Optimizations we identified that helped GPU run-time performance also improved CPU performance. For example, the most CPU intensive routine consumed over 40 percent of the dynamics runtime. This routine called a BLAS routine from an inner loop over one-million times per model timestep. By replacing this general routine with a hand-coded routine, the CPU code ran 10 faster.

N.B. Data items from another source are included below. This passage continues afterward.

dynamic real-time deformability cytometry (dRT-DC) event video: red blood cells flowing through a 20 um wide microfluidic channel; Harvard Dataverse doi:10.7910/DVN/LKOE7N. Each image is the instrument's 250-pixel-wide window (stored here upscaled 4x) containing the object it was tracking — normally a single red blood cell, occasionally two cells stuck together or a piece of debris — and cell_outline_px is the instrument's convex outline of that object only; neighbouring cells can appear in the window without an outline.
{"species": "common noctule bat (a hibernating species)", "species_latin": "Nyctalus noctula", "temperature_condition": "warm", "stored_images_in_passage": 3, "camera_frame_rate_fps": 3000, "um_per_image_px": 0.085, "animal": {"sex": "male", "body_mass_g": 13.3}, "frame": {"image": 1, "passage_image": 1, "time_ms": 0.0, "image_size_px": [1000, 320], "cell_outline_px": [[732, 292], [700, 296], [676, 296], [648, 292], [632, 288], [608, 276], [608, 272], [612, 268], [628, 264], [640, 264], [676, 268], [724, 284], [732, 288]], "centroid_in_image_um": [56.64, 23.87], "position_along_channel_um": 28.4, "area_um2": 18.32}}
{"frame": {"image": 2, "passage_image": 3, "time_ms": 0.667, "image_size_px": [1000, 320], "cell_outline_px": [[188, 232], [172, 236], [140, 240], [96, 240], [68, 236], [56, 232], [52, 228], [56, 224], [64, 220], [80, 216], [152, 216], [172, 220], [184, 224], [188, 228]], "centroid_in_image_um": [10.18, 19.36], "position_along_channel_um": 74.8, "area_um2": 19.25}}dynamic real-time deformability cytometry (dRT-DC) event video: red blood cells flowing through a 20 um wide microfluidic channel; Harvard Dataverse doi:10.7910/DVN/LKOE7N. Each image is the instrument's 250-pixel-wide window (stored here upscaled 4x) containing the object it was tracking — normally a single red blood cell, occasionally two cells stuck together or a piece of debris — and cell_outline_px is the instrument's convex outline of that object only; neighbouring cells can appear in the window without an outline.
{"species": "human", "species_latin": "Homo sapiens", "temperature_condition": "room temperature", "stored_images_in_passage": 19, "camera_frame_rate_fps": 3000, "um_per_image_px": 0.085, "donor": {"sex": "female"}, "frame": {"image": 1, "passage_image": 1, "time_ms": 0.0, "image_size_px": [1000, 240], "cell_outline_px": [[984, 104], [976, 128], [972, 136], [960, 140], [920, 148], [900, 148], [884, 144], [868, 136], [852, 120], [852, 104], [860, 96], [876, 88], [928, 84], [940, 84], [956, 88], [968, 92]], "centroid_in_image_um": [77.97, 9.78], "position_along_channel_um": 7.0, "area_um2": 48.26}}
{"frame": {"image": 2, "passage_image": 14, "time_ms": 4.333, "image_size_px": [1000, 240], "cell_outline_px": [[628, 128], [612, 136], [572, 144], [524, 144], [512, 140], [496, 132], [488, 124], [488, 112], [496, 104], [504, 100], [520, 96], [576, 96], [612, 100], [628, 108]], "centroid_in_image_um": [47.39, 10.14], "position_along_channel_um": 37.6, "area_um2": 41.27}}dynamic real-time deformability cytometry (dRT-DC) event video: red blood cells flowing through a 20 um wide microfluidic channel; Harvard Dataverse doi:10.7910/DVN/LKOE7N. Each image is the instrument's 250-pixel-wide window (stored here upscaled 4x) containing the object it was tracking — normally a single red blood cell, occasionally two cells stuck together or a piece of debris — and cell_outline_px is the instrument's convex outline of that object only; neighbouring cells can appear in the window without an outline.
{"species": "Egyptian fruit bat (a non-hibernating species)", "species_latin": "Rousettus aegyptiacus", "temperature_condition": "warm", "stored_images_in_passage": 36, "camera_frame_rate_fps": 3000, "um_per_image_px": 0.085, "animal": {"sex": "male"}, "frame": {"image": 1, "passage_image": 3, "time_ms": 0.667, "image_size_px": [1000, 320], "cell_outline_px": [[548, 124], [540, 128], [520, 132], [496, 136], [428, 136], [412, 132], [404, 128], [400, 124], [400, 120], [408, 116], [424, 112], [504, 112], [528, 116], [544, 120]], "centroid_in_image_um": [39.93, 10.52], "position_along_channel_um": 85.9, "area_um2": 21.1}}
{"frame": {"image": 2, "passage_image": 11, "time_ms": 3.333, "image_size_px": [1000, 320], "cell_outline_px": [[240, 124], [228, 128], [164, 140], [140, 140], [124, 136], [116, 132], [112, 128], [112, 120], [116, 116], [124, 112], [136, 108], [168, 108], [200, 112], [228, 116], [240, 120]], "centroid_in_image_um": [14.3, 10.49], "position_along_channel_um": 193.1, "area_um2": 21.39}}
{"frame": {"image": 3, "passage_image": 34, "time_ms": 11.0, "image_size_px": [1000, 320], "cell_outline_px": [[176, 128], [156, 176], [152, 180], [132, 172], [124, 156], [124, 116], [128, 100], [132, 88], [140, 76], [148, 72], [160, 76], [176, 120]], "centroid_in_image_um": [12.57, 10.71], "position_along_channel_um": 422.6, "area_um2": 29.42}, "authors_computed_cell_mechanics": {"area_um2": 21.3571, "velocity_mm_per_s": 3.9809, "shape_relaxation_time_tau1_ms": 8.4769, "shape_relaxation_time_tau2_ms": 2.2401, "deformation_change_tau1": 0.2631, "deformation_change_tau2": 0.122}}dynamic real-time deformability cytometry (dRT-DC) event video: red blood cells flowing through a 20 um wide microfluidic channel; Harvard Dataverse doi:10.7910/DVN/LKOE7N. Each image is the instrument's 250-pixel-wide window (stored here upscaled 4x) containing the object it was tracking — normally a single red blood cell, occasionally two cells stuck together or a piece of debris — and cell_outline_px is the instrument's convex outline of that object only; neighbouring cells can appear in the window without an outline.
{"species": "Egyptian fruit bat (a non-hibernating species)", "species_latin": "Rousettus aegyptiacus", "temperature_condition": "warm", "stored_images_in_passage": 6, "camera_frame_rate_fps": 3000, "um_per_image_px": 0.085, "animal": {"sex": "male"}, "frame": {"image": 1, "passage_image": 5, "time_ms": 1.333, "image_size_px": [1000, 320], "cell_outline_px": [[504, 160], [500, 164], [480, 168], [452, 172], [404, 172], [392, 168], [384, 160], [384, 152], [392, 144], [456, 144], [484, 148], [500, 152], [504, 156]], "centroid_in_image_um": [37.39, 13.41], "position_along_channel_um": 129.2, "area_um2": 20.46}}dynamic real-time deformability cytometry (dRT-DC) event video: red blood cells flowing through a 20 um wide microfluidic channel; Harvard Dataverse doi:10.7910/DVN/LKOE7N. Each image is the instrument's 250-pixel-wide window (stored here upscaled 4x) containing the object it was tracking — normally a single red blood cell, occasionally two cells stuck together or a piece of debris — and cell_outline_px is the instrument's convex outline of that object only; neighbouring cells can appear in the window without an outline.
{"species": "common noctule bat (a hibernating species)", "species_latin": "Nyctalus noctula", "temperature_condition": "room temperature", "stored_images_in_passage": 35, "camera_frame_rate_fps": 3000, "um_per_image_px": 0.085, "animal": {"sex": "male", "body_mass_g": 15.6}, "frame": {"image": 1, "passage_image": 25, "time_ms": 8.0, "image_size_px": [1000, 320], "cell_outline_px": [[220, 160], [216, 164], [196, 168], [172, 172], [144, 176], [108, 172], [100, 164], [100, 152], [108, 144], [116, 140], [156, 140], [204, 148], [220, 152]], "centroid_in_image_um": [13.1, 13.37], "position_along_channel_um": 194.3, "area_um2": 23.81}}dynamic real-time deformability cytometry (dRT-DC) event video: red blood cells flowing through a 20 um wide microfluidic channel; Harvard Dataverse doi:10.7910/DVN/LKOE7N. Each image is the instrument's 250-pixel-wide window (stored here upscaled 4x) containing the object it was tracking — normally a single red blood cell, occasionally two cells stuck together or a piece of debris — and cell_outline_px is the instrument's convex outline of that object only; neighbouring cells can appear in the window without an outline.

Key factors in achieving 25x speedup over the optimized CPU time were:

  1. Minimize data transfers: All of NIM dyniamics is executed on the GPU, eliminating required to transfer data between the CPU and GPU. The only data transfers required are (1) model initialization, (2) communication of halos (when we run on multiple nodes), and (3) model output.
  2. Coalesce loads and stores: Coalesced loads and stores occur when adjacent threads need to load data that is adjacent and aligned in memory. Thread blocks in NIM were defined over the 96 vertical levels and data was contiguous in memory over the vertical levels ("k" dimension). In some cases, increasing the rank of arrays to include the vertical dimension (" k ") in some routines, improved coalesced loads and stores from global memory and led to big performance gains.
  3. Maximize GPU utilization: NIM contains 96 vertical levels. Since 96 is a multiple of a warp (32 threads), the unit of computation, good utilization of the GPU hardware was achieved. Scaling tests indicate 96 threads per block, while fewer than the 128 or 256 threads NVIDIA recommends, was sufficient for good performance.
  4. Minimize shared memory and register use: The use of registers and shared memory has a direct impact on performance. If either resource is high, the number of thread blocks available for execution will be reduced, limiting occupancy and performance. The programmer has limited control over the use of registers; the only technique I have found useful is to break large routines, where register usage is high (> 50 registers per thread), into multiple kernels. Shared memory declarations are controlled by the programmer. This fast memory is only beneficial when it replaces multiple loads or stores from global memory.

Dynamics: Multiple Node Parallelization

The Scalable Modeling System (SMS) was used for distributed memory parallelization for the CPUs and resulted in good performance and scaling. Minor code changes are expected for the extension to multiple GPU nodes. We are expecting to use pinned memory to improve transfer times between CPU and GPU.